Je me sens désorienté en sachant qu'il est loin de moi. Je me sens vide et exténué, tandis que mon corps subit les contrecoups de mes pensées, m'obligeant drôlement à devoir assumer un agissement passif. Jimin, qui lui est pourtant si vif, se condamnerait probablement cent fois pour me voir redevenir comme j'étais avant.

"-Gardez votre binôme et surtout ne vous lâchez pas. C'est compris ?
Bon, ceux que j'appelle iront avec moi."

J'en ai marre de devoir jouer au prof, je suis sûr qu'ils ont remarqué que depuis son absence, je n'étais plus le même. Mais à quoi bon, j'appelais juste des mômes casse-couilles en brandissant une main dans les airs pour qu'ils lèvent leurs têtes de leurs écrans une bonne fois pour toute, en plein milieu d'un mois de juillet.
Très vite, j'adoptai la posture d'une maman canard suivie par ses canetons, entrai dans le musée avec ma quinzaine d'élèves, puis suivis le guide.

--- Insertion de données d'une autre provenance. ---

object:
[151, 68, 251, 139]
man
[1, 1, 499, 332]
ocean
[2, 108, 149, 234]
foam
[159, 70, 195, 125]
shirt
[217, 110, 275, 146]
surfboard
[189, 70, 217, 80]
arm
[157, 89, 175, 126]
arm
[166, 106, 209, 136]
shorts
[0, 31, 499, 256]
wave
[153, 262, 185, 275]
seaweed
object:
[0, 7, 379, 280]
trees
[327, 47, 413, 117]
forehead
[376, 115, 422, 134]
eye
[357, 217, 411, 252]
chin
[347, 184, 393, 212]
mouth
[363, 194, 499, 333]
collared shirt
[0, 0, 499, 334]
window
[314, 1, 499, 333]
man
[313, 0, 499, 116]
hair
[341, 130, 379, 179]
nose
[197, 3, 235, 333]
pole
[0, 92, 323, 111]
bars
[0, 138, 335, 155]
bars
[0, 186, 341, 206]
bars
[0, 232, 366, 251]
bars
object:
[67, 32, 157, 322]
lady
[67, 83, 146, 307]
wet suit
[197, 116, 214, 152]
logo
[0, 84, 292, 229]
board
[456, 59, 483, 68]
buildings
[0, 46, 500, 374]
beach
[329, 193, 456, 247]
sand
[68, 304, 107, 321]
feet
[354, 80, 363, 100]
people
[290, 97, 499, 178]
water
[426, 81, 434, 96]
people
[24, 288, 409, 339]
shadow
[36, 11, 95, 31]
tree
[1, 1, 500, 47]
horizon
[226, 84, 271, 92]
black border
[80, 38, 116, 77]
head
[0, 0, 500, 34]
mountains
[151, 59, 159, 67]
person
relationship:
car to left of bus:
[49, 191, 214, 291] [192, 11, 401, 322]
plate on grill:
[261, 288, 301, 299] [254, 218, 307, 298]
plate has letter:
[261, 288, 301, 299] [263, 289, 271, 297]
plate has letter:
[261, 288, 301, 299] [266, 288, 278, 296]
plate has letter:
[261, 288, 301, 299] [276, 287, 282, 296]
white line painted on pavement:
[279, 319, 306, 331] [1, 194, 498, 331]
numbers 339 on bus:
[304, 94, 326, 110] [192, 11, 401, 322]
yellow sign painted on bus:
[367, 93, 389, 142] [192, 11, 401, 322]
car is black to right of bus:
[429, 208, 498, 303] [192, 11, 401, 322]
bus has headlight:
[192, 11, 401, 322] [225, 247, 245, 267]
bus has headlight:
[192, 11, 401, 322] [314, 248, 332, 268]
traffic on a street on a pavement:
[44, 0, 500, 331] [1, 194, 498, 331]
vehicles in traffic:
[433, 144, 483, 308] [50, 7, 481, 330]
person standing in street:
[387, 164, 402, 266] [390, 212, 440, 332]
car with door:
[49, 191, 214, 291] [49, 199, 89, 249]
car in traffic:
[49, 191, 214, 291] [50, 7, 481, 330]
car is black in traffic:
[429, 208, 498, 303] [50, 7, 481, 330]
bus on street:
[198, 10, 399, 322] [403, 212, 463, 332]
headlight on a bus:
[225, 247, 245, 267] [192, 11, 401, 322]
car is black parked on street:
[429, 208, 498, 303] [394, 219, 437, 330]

Je n'écoutais pas, je regardais les tableaux complètement agacé en surveillant l'heure sur ma montre pour que ça passe plus vite.
J'ai pas envie d'être ici.
Je me dis que si Jimin était là, on aurait trouvé le moyen de s'éclipser pour s'embrasser dans le bus, ou dans une grande salle vide. Rien que d'y penser, ça me fait pétiller, prendre une vie mais de manière fictive.

Enroulant continuellement dans mon dos l'un des prospectus sur la visite en cours, je m'arrêtai dans une salle en lâchant complètement de vue le groupe que je surveillais avec Noona. Je m'attardai devant ce bloc de verre, renfermant un vase chinois gravé et détaillé de manière à ce que la beauté elle-même en soit jalouse. Mon regard s'entremêlait avec la lumière tamisée de cette immense pièce emplie d'œuvres d'art, tournoyant autour de cette porcelaine avant de relever le nez comme un enfant abonné, zieutant autour de moi pour voir où mon groupe était passé.

Ça doit vraiment recommencer ?

Ma mère m'a toujours dit que j'étais tête en l'air. Elle a raison, je suis toujours dans une autre dimension à la recherche de quelque chose de nouveau, d'attrayant, et le pire c'est que je fais ça sans m'en rendre compte.
Aujourd'hui était une sortie presque nationale, toutes les écoles basées sur Séoul et ses différents quartiers étaient de sortie. J'essayai de discerner entre les têtes brunes des visages familiers, avant de retrouver la classe dont j'avais la surveillance et me rapprochai, toujours distrait, d'eux. Je faisais taper la talonnette de ma chaussure, me mordais la langue, tournoyais sur un pied puis me figeai subitement.